ÂNGELO E A CRISE
Osvaldo Luiz Pastorelli
Ângelo desdobrou o sentimento em quatro partes ou em quatro movimentos. Achava que poderia ter dividido em mais partes, o que deixaria de ser uma sinfonia, seria mais uma peça clássica, e não sinfonia. Mesmo que os quatros movimentos fossem subdivididos por subtítulos, deixaria de ser sinfonia. E será que para cada movimento há um determinado tempo musical? Como responder a tais perguntas se era um mero apreciador?
Pressionou o botão e a gaveta do aparelho de som se abriu. Colocou o cd e fechou a gaveta. O som da sinfonia de Mahler invadiu o ambiente da carne e vibrou os músculos cujo pulsar das veias em direção aos acordes da música. Deixou-se levar embalado no motivo do primeiro movimento o qual comandaria a obra toda. Mahler possuía a característica suave aparente, dando a impressão de superficialidade, o que era não errado, mas desprezado, pois o requinte estava em penetrar nos sublimes violinos compondo as fibras de seus ritmos melódicos e metafísicos.

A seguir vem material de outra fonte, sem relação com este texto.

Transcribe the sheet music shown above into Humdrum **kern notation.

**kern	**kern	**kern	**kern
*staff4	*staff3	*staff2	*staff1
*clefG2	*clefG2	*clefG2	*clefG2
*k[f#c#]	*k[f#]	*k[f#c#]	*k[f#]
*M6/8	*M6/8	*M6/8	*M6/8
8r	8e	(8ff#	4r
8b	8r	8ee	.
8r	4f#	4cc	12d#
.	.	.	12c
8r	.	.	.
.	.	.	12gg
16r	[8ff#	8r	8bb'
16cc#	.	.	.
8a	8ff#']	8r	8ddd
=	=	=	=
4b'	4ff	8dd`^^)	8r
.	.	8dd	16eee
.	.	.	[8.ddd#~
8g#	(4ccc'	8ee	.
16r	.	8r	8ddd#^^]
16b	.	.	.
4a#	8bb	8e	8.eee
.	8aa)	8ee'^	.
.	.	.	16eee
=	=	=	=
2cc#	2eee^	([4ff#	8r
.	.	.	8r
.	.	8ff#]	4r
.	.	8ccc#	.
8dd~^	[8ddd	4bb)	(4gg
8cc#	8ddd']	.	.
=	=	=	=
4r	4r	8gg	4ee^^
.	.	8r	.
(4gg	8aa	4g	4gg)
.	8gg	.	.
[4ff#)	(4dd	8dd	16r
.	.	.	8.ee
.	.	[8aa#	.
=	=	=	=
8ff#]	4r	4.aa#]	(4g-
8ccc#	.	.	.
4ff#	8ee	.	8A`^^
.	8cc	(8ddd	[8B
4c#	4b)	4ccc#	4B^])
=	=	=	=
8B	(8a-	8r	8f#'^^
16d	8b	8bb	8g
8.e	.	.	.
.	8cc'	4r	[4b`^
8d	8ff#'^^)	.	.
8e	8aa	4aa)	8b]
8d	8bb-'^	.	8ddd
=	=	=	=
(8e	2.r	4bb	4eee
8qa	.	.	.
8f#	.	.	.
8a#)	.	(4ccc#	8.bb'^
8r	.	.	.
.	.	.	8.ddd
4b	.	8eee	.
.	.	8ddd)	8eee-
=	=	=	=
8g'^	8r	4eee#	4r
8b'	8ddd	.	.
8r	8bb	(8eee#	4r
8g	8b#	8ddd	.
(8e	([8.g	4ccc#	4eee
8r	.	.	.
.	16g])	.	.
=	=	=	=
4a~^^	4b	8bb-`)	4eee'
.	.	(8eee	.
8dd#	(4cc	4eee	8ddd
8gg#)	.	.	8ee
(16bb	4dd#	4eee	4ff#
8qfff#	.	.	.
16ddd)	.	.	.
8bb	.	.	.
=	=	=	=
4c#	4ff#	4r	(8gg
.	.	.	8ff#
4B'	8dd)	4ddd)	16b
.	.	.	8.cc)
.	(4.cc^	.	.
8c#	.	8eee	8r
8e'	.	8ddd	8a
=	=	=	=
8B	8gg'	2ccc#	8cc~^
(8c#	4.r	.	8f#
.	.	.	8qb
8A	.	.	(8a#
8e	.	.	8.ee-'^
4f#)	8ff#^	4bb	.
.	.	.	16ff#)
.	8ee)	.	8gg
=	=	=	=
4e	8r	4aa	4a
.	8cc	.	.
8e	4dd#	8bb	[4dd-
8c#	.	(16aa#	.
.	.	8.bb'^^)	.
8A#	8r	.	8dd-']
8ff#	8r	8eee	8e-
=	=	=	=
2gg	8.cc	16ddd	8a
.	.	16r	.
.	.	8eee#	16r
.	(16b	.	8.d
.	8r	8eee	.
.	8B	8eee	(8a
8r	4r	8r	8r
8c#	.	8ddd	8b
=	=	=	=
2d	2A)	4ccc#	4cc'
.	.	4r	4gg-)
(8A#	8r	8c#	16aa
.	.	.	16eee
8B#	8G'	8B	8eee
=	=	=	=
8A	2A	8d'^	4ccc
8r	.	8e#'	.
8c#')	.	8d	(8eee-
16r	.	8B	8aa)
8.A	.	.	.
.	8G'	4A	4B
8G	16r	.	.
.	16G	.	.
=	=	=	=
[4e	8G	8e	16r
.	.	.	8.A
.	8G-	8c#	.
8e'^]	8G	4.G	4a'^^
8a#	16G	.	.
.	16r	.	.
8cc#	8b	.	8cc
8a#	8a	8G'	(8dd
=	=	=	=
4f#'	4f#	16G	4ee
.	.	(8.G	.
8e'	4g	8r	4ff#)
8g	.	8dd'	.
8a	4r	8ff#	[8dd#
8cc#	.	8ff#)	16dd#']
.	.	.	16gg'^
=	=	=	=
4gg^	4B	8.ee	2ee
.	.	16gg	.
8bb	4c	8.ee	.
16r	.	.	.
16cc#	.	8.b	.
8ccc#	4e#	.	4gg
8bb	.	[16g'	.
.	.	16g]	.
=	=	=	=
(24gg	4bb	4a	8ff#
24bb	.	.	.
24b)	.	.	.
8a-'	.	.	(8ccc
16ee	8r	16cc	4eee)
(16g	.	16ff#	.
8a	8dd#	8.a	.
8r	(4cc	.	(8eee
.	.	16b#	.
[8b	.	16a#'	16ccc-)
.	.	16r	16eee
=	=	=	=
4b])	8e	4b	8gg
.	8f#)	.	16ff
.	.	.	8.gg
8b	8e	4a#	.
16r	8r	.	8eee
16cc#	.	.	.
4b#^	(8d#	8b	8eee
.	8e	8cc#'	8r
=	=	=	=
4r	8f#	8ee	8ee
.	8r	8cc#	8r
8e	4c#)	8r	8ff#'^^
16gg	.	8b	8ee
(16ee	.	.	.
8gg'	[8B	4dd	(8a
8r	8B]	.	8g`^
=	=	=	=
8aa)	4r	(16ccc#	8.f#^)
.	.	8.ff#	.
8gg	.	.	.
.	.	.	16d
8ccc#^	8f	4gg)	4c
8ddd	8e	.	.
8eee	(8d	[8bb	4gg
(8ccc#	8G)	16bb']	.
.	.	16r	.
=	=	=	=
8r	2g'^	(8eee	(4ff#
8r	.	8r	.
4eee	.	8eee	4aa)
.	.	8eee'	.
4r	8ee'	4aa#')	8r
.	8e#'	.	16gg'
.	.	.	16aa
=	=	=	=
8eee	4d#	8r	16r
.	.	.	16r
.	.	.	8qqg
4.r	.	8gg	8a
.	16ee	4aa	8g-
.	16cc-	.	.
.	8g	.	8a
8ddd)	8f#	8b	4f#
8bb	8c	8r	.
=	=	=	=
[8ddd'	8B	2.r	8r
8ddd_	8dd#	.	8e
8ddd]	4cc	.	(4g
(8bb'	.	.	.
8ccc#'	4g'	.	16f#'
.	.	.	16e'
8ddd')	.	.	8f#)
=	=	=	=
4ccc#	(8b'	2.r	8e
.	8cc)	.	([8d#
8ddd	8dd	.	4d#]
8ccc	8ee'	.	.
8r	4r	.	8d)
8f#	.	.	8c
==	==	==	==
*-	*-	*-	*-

Ângelo apreciava Mahler não só pelo prazer de ouvir, mas também pelo prazer de captar a crise existencial que a música transpunha para fora todo o sofrimento de tédio ou contestação de sentimentos a vociferar em ritmo tenso, pulsante ameaçando a suavidade do ouvinte. Havia um quê de temperança dolorida onde os instrumentos conduziam o pensamento para fora do corpo. Ouvir Malher era uma doença elevando seu estado numa concepção febril dia após dia, ou melhor, de acordes após acordes, sem que pudesse ter um momento decisivo para cura ou para a morte. Talvez seria a morte. A morte que rondava Tadzio, nos canais de Veneza. Porém, Ângelo não se entregava fácil. Como Aschenbach carregava a dor nos canais da sua vida. Podia parecer um distúrbio emocional ou mesmo funcional dos órgãos por ele desprezado. Era mais um estado de manifestação emocionais, talvez mentais, cuja interferência às vezes era objetivas. Esse estado que a música produzia desajustava por segundos seu tempo emocional levando-o a uma prostração quase infinita. Sentimento repentino que trazia para dentro de si um estado às vezes agradável e outras desagradáveis, mas sempre desejado.
Ângelo caia em prostração de incerteza, vacilação ao ver em sim o declínio perigoso que o atraia. Pequeno desequilíbrio que acarretava uma conjuntura, um aviltamento ao sentir a música desorganizando e ao mesmo tempo organizando. Sabia ser fase de transição onde os instrumentos de cordas se sobrepunham aos de sopro num surto depressivo levando-o as lágrimas. Ângelo se expunha a essa situação dramaticamente sem problemas, sem constrangimento onde os nervos se estiravam ao máximo para depois relaxar indefinido e sem riscos inquietantes. Era algo desgastante pouco duradouro, de tensão momentânea onde o conflito se chocava com a carência profunda.
Quando os últimos acordes vibravam as fibras do ambiente sentimental, se instalava dentro de si o silêncio da carne em total nudez, levando-o a uma calma translúcida em que se deixava ficar por muito, muito tempo.